Also, most of what I've read seems to have some conflicting reports, even within the same user and same report; that is the lasting stimulation, but relatively little desire to do anything (at least physically) with that energy... could someone elaborate? The dosage also seems to vary rather wildly... is the large "attack" dose and booster dosing (as recommended on erowid) later actually a good strategy, or will this just lead to using too much product and unpleasant vasoconstrictive effects?
I'm probably going to try this soon and after the low dose safety tests, i'm guessing the therapeutic range to be ~100-160mg? How nasty is insufflation?
When I first tried methylone, it had been a very long time since my previous brief occasional experiences with entactogens in the form of MDMA. I also had no history of stimulant use (er... aside from a caffeine and nicotine habit). I found c. 150 mg oral to produce a mild but pleasant effect, and somewhere between 180 and 220 mg oral to provide more full-on effects. Towards the top of that range there was more likelihood of persistent stimulation after the brief (c. 30 minutes) more entactogenic phase. At that time, I considered the persistent stimulation an annoyance, and I would have assured anyone that there was no point taking any methylone after the initial dose, because I found it would just extend the stimulation without rekindling the loveliness of the entactogenic phase.
In recent times, using both methylone and mephedrone, I have come to enjoy the stimulation that both of these substances produce. I'm not at all sure that is a good thing to have learnt to enjoy. My new pattern of usage (learnt with mephedrone; transferring somewhat to methylone, now that I've sworn to avoid mephedrone due to its worrying effects on heart on the following day) is more like a 250 mg oral attack dose, followed by insufflation at a rate of between 50 and 100 mg an hour.

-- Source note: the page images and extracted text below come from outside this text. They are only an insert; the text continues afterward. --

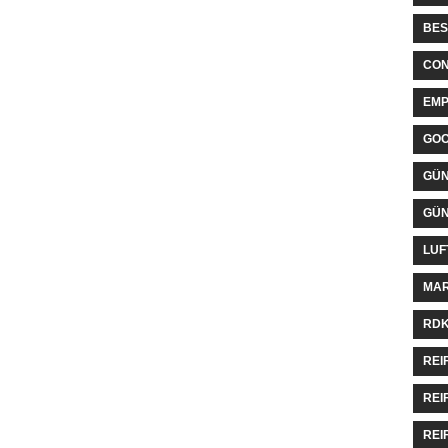
BES
CON
EMP
GO
GÜN
GÜN
LUF
MAR
RDK
REI
REI
REI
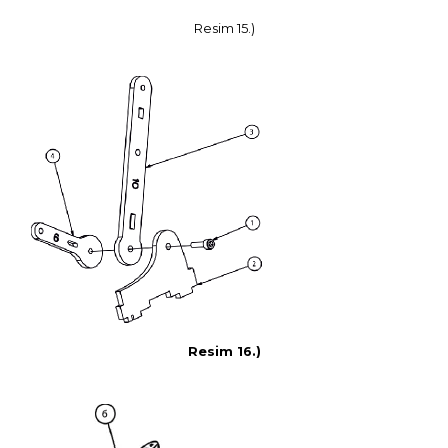
Resim 15.)
Resim 16.)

I guess it depends what you're after. If you're interested in entactogenesis, I'd suggest taking an oral dose of between 160 and 220 mg and not touching any more for a couple of weeks. I guess that sort of dose, at the lower end, offers pretty much just the entactogenic phase, but at the higher end might leave residual and uninteresting stimulation after itself. If you're more interested in the stimulation itself, you could take the other (presumably rather less healthy) route of taking a higher initial oral dose and boosting with insufflation (or just repeated oral administrations) to keep the stimulation at an enjoyable level.
ETA: Re: how 'nasty' insufflation of methylone is... it's fine, in my experience. The drip's not too nasty tasting, nor does it make my nose or throat feel sore. Well, a little pain, maybe.

But not sore and inflamed, like my current batch of 2C-C does.